How Do Nanny States Grow?

Friday, March 11, 2005

No. I'm not going to talk about that old (and true) saw of capitalist economics that controls breed more controls. What I'm after lies deeper than that. After all, were our citizenry disgusted enough with the nanny state, we could, through the ballot box, finally start dismantling it in earnest. So the question becomes this: how do citizens tolerate intrusions from the nanny state into their lives in the first place?

I'm not going to go into this in detail today other than to say that what our average citizens will tolerate is a direct reflection on the implicit philosophical premises they commonly hold. But I will provide an interesting example. Through Jewish World Review, I learned of a James Lileks column that shows exactly why we find ourselves, as a nation, in some of the predicaments we are in.

The title of the article is "Don't These People Have Better Things to Do?" and the piece illustrates perfectly what Ayn Rand found wrong with what used to be commonly referred to as the political "Middle of the Road." Out of the gate, it looks like a column whose time has come.

Short version of this column: If the Republicans wish to lose their majority, they can expend great amounts of energy to outlaw soft-core skin flicks on cable TV.

So he's going to make a rousing call to battle for freedom of speech, right? Not quite.

One can argue that the government has the right to regulate decency over the public airwaves because they are, well, public. The Native Americans [sic] sold them to Marconi in 1684 for $24 or something like that. In any case, we lend them to gigantic congealed media conglomerates so they can broadcast drivel and dross in exchange for a few billion dollars in revenue. All we ask is that they don't drop the effenheimer too often, or unfurl a starlet's naughty bits during the family hour.

Voluntary constraint isn't working very well, alas. As you've probably noticed, standards for nearly everything seem to have degraded.

Now, one might argue that I could stand to cut Lileks some slack. We have, after all, never had a rational scheme for property rights in the realm of the air waves. Why should Lileks be raked over the coals for failing to imagine a different scheme? Indeed, Lileks argues against regulation of cable television, a medium for which this confusing regime does not apply.

Anyone with premium cable channels knows that some programs feature content that would not be appropriate for children. But these programs — often called "movies," in the modern slang — have already been revealed to the public in large gathering places called "multiplexes" where adults collect under cover of darkness to observe the alluring shadows projected on the wall. In short, if [Congress] can regulate cable simply because they think they should, then they can regulate anything.

Ah! But why does Congress think it can regulate anything? Maybe because people like Lileks accept their basic premise after all. Notice that Lileks does not make an argument exempting cable from government oversight because it isn't being broadcast over "public" property. Indeed, he accepts government regulation over billboards, which do have definite owners.
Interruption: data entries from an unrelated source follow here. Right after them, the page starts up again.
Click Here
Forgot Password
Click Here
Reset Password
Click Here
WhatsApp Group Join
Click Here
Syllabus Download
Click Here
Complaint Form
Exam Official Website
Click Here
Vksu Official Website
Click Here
If the new censors were concerned only with the public airwaves, they might get an amen from those tired of the banal and adolescent crudity of modern media. If their crusade means fines for radio shows that run contests rewarding people for having sex in churches, as happened with the infamous Sam Adams beer promotion a few years ago, well, this does not mean the First Amendment has been run through the shredder. We can all agree that a certain amount of decorum is desirable in the public sphere, so we will be spared from explaining to our children what those people are doing up on that Calvin Klein billboard. ("It's a special dance people do when they've, ah, lost their underwear, dear.")

And aside from the issue of property rights being a non-issue for Lileks, he basically says, "A little censorship is OK." So when do we stop? That's the whole problem: Our body politic accepts censorship and may be about to get what amounts to a mild slap on the wrist compared to what it deserves. Sooooo..... As much as I admire your work and worship you as a writer, no slack for you, Mr. Lileks!

And this quote also gets us to the crux of the matter. Why do we end up with a paternalistic state? If Calvin Klein uses lewd displays as adverisements, why aren't there massive boycotts? Because parents are unable to stand up to the very children they want to "protect" when they beg for the clothes? Or are the parents themselves such slaves to fashion that they'll tolerate lewdness so they can buy the clothes themselves? Or is it easier to just let Unca Sam take care of the advertisers, freedom be damned?

Government intrusion begins in a free society when people, out of laziness, accept "just a little" government control over some aspect of their lives. So is it true that, as Lileks says, "the First Amendment has [not] been run through the shredder," when we ban certain kinds of advertising we deem indecent? I dunno, but I hear a loud sound resembling a shredder, I hear the rustling of papers, and maybe it's me, but I'm getting a whiff of "old paper smell."